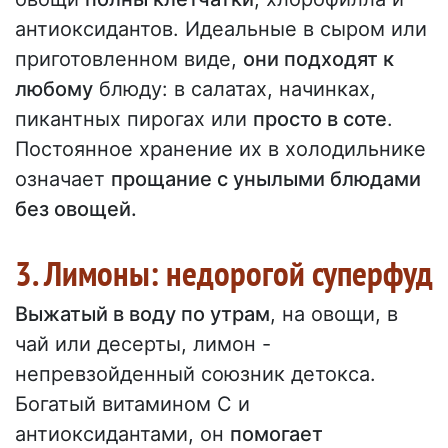
антиоксидантов. Идеальные в сыром или
приготовленном виде,
они подходят к
любому
блюду: в салатах, начинках,
пикантных пирогах или
просто в соте
.
Постоянное хранение их в холодильнике
означает
прощание с унылыми блюдами
без овощей.
3. Лимоны: недорогой суперфуд
Выжатый в воду по утрам
, на овощи, в
чай или десерты, лимон -
непревзойденный союзник детокса.
Богатый витамином С и
антиоксидантами, он
помогает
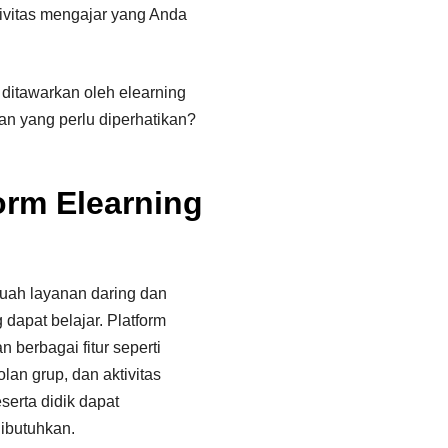
ivitas mengajar yang Anda
ditawarkan oleh elearning
n yang perlu diperhatikan?
orm Elearning
uah layanan daring dan
dapat belajar. Platform
 berbagai fitur seperti
olan grup, dan aktivitas
serta didik dapat
ibutuhkan.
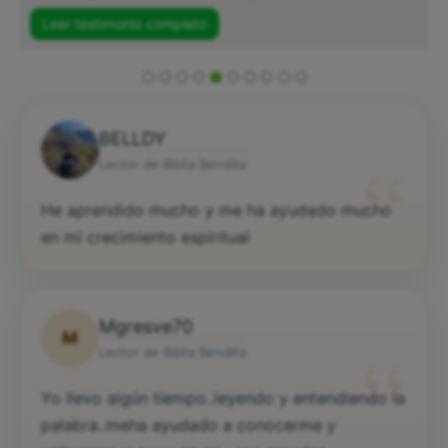
Leer testimonio completo
BELLDY
“
Lector de Biblia Bendita
He aprendido mucho y me ha ayudado mucho
en mi crecimiento espiritual
Mgresve70
M
“
Lector de Biblia Bendita
Yo llevo algún tiempo..leyendo y entendiendo la
palabra..meha ayudado a conocerme y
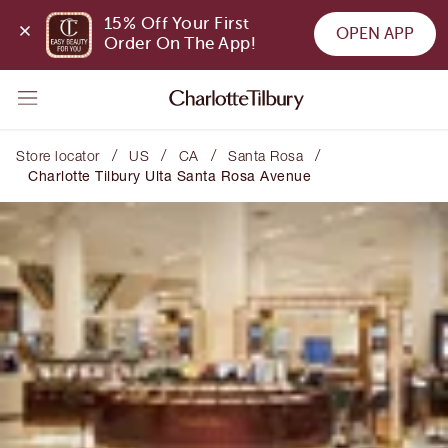
15% Off Your First 
OPEN APP
Order On The App!
/
/
/
/
Store locator
US
CA
Santa Rosa
Charlotte Tilbury Ulta Santa Rosa Avenue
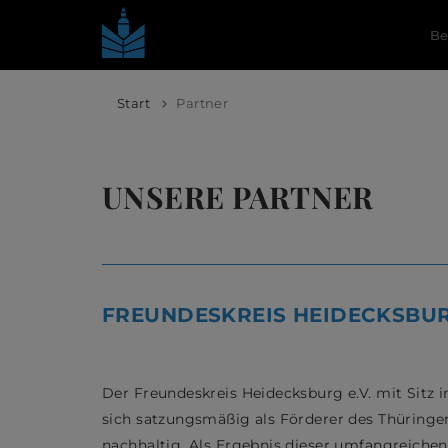
Be
Start
Partner
UNSERE PARTNER
FREUNDESKREIS HEIDECKSBURG
Der Freundeskreis Heidecksburg e.V. mit Sitz 
sich satzungsmäßig als Förderer des Thüring
nachhaltig. Als Ergebnis dieser umfangreichen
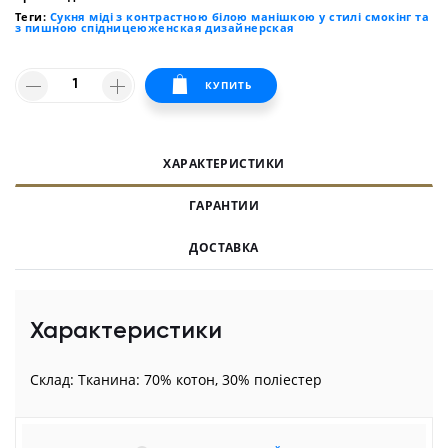
Теги:
Сукня міді з контрастною білою манішкою у стилі смокінг та
з пишною спідницеюженская дизайнерская
КУПИТЬ
ХАРАКТЕРИСТИКИ
ГАРАНТИИ
ДОСТАВКА
Характеристики
Склад: Тканина: 70% котон, 30% поліестер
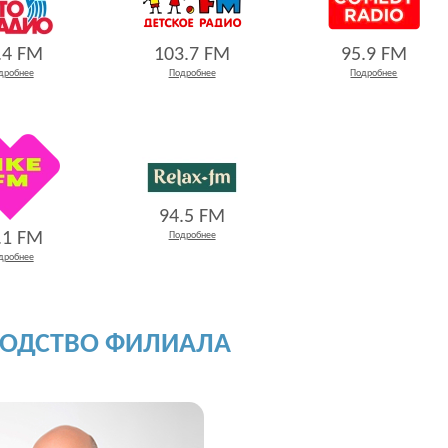
95.9 FM
.4 FM
103.7 FM
Подробнее
дробнее
Подробнее
94.5 FM
.1 FM
Подробнее
дробнее
ВОДСТВО ФИЛИАЛА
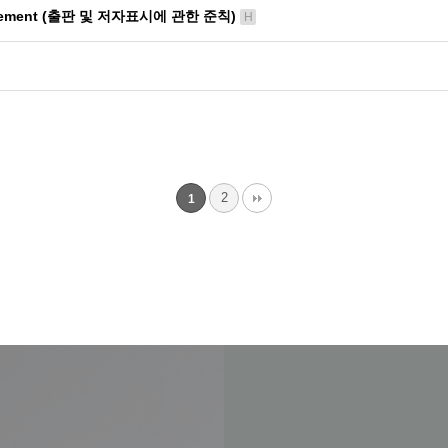
ledgement (출판 및 저자표시에 관한 준칙)
H
2
1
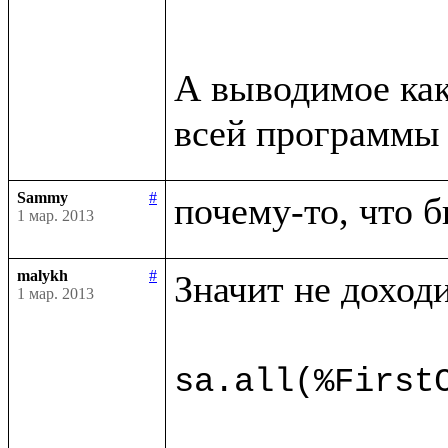
А выводимое как
всей программы 
Sammy
#
почему-то, что б
1 мар. 2013
malykh
#
Значит не доходи
1 мар. 2013
sa.all(%First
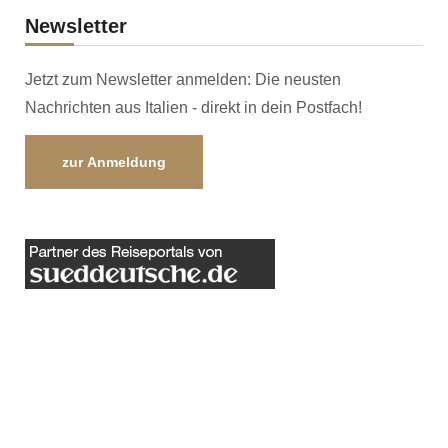
Newsletter
Jetzt zum Newsletter anmelden: Die neusten
Nachrichten aus Italien - direkt in dein Postfach!
zur Anmeldung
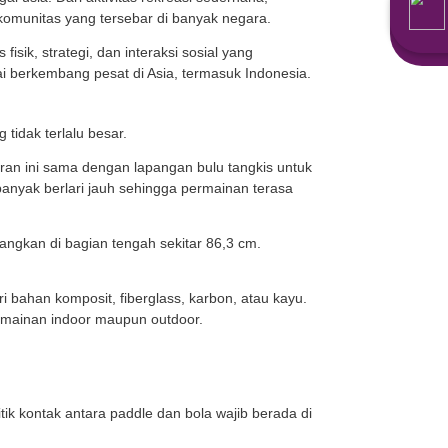
rmainannya tetap cepat dan menantang.
arnya relatif mudah dipelajari, pickleball menjadi piliha
ru. Permainan ini pertama kali diperkenalkan pada tahun
 bisa dimainkan oleh berbagai usia. Dari aktivitas rekre
dengan turnamen resmi dan komunitas yang tersebar di 
perpaduan antara aktivitas fisik, strategi, dan interaksi
rika Serikat, tetapi juga mulai berkembang pesat di Asia
il
lah ukuran lapangannya yang tidak terlalu besar.
 sekitar 6,1 x 13,4 meter. Ukuran ini sama dengan lapang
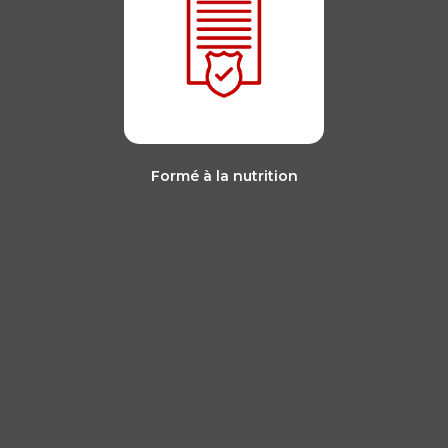
Formé à la nutrition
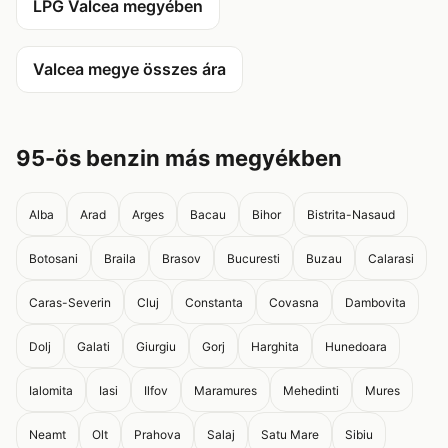
LPG Valcea megyében
Valcea megye összes ára
95-ös benzin más megyékben
Alba
Arad
Arges
Bacau
Bihor
Bistrita-Nasaud
Botosani
Braila
Brasov
Bucuresti
Buzau
Calarasi
Caras-Severin
Cluj
Constanta
Covasna
Dambovita
Dolj
Galati
Giurgiu
Gorj
Harghita
Hunedoara
Ialomita
Iasi
Ilfov
Maramures
Mehedinti
Mures
Neamt
Olt
Prahova
Salaj
Satu Mare
Sibiu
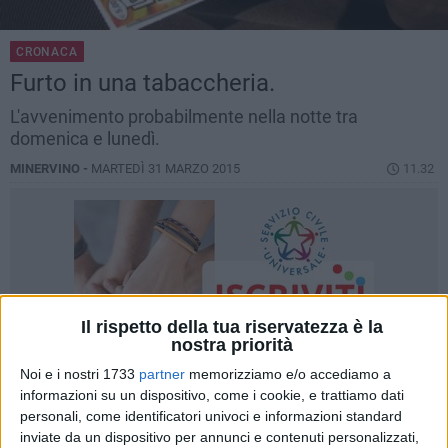
CRONACA
Furto in una tabaccheria.
L'avvenimento probabilmente nella notte tra
domenica e lunedì.
MINERVINO -
MARTEDÌ 31 MARZO 2015
11.32
Il rispetto della tua riservatezza è la
nostra priorità
Noi e i nostri 1733
partner
memorizziamo e/o accediamo a
informazioni su un dispositivo, come i cookie, e trattiamo dati
personali, come identificatori univoci e informazioni standard
inviate da un dispositivo per annunci e contenuti personalizzati,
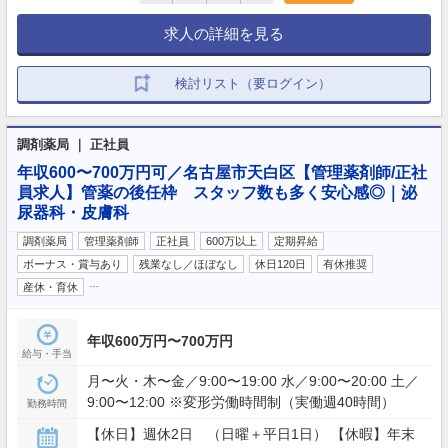
求人の詳細を見る
検討リスト（要ログイン）
調剤薬局 ｜ 正社員
年収600〜700万円可／名古屋市天白区【管理薬剤師/正社
員求人】管薬の後任枠 スタッフ数も多く安心感◎｜泌
尿器科・皮膚科
調剤薬局
管理薬剤師
正社員
600万以上
定期昇給
ボーナス・賞与あり
残業なし／ほぼなし
休日120日
有休推奨
…
産休・育休
年収600万円〜700万円
給与・手当
月〜火・木〜金／9:00〜19:00 水／9:00〜20:00 土／
9:00〜12:00 ※変形労働時間制（実働週40時間）
勤務時間
【休日】週休2日 （日曜＋平日1日） 【休暇】年末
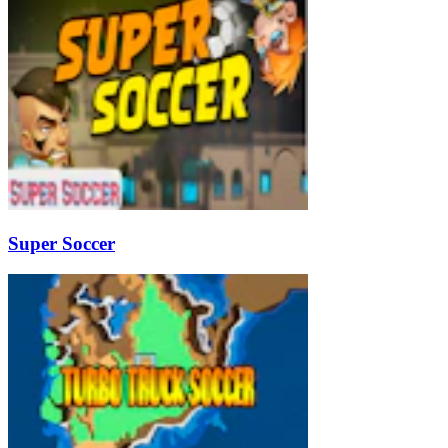
Super Soccer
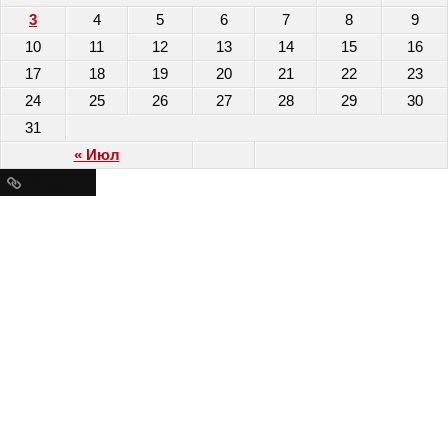
3
4
5
6
7
8
9
10
11
12
13
14
15
16
17
18
19
20
21
22
23
24
25
26
27
28
29
30
31
« Июл
Ресурсы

#### [About this task]
Apart from the pictures, every line above must be repeated exactly.

#### [Result below]
антиоксидантов. Идеальные в сыром или
приготовленном виде,
они подходят к
любому
блюду: в салатах, начинках,
пикантных пирогах или
просто в соте
.
Постоянное хранение их в холодильнике
означает
прощание с унылыми блюдами
без овощей.
3. Лимоны: недорогой суперфуд
Выжатый в воду по утрам
, на овощи, в
чай или десерты, лимон -
непревзойденный союзник детокса.
Богатый витамином С и
антиоксидантами, он
помогает
ivitas mengajar yang Anda
ditawarkan oleh elearning
n yang perlu diperhatikan?
orm Elearning
uah layanan daring dan
dapat belajar. Platform
 berbagai fitur seperti
olan grup, dan aktivitas
serta didik dapat
ibutuhkan.
Leer testimonio completo
BELLDY
“
Lector de Biblia Bendita
He aprendido mucho y me ha ayudado mucho
en mi crecimiento espiritual
Mgresve70
M
“
Lector de Biblia Bendita
Yo llevo algún tiempo..leyendo y entendiendo la
palabra..meha ayudado a conocerme y
15% Off Your First 
OPEN APP
Order On The App!
/
/
/
/
Store locator
US
CA
Santa Rosa
Charlotte Tilbury Ulta Santa Rosa Avenue
Be
Start
Partner
UNSERE PARTNER
FREUNDESKREIS HEIDECKSBURG
Der Freundeskreis Heidecksburg e.V. mit Sitz 
sich satzungsmäßig als Förderer des Thüring
nachhaltig. Als Ergebnis dieser umfangreichen
Теги:
Сукня міді з контрастною білою манішкою у стилі смокінг та
з пишною спідницеюженская дизайнерская
КУПИТЬ
ХАРАКТЕРИСТИКИ
ГАРАНТИИ
ДОСТАВКА
Характеристики
Склад: Тканина: 70% котон, 30% поліестер
95.9 FM
.4 FM
103.7 FM
Подробнее
дробнее
Подробнее
94.5 FM
.1 FM
Подробнее
дробнее
ВОДСТВО ФИЛИАЛА
ledgement (출판 및 저자표시에 관한 준칙)
H
2
1
А выводимое как
всей программы 
Sammy
#
почему-то, что б
1 мар. 2013
malykh
#
Значит не доходи
1 мар. 2013
sa.all(%First
Newsletter
Jetzt zum Newsletter anmelden: Die neusten
Nachrichten aus Italien - direkt in dein Postfach!
zur Anmeldung
rmainannya tetap cepat dan menantang.
arnya relatif mudah dipelajari, pickleball menjadi piliha
ru. Permainan ini pertama kali diperkenalkan pada tahun
 bisa dimainkan oleh berbagai usia. Dari aktivitas rekre
dengan turnamen resmi dan komunitas yang tersebar di 
perpaduan antara aktivitas fisik, strategi, dan interaksi
rika Serikat, tetapi juga mulai berkembang pesat di Asia
il
lah ukuran lapangannya yang tidak terlalu besar.
 sekitar 6,1 x 13,4 meter. Ukuran ini sama dengan lapang
Formé à la nutrition
LPG Valcea megyében
Valcea megye összes ára
95-ös benzin más megyékben
Alba
Arad
Arges
Bacau
Bihor
Bistrita-Nasaud
Botosani
Braila
Brasov
Bucuresti
Buzau
Calarasi
Caras-Severin
Cluj
Constanta
Covasna
Dambovita
Dolj
Galati
Giurgiu
Gorj
Harghita
Hunedoara
Ialomita
Iasi
Ilfov
Maramures
Mehedinti
Mures
Neamt
Olt
Prahova
Salaj
Satu Mare
Sibiu
CRONACA
Furto in una tabaccheria.
L'avvenimento probabilmente nella notte tra
domenica e lunedì.
MINERVINO -
MARTEDÌ 31 MARZO 2015
11.32
Il rispetto della tua riservatezza è la
nostra priorità
Noi e i nostri 1733
partner
memorizziamo e/o accediamo a
informazioni su un dispositivo, come i cookie, e trattiamo dati
personali, come identificatori univoci e informazioni standard
inviate da un dispositivo per annunci e contenuti personalizzati,
求人の詳細を見る
検討リスト（要ログイン）
調剤薬局 ｜ 正社員
年収600〜700万円可／名古屋市天白区【管理薬剤師/正社
員求人】管薬の後任枠 スタッフ数も多く安心感◎｜泌
尿器科・皮膚科
調剤薬局
管理薬剤師
正社員
600万以上
定期昇給
ボーナス・賞与あり
残業なし／ほぼなし
休日120日
有休推奨
…
産休・育休
年収600万円〜700万円
給与・手当
月〜火・木〜金／9:00〜19:00 水／9:00〜20:00 土／
9:00〜12:00 ※変形労働時間制（実働週40時間）
勤務時間
【休日】週休2日 （日曜＋平日1日） 【休暇】年末
Super Soccer
3
4
5
6
7
8
9
10
11
12
13
14
15
16
17
18
19
20
21
22
23
24
25
26
27
28
29
30
31
« Июл
Ресурсы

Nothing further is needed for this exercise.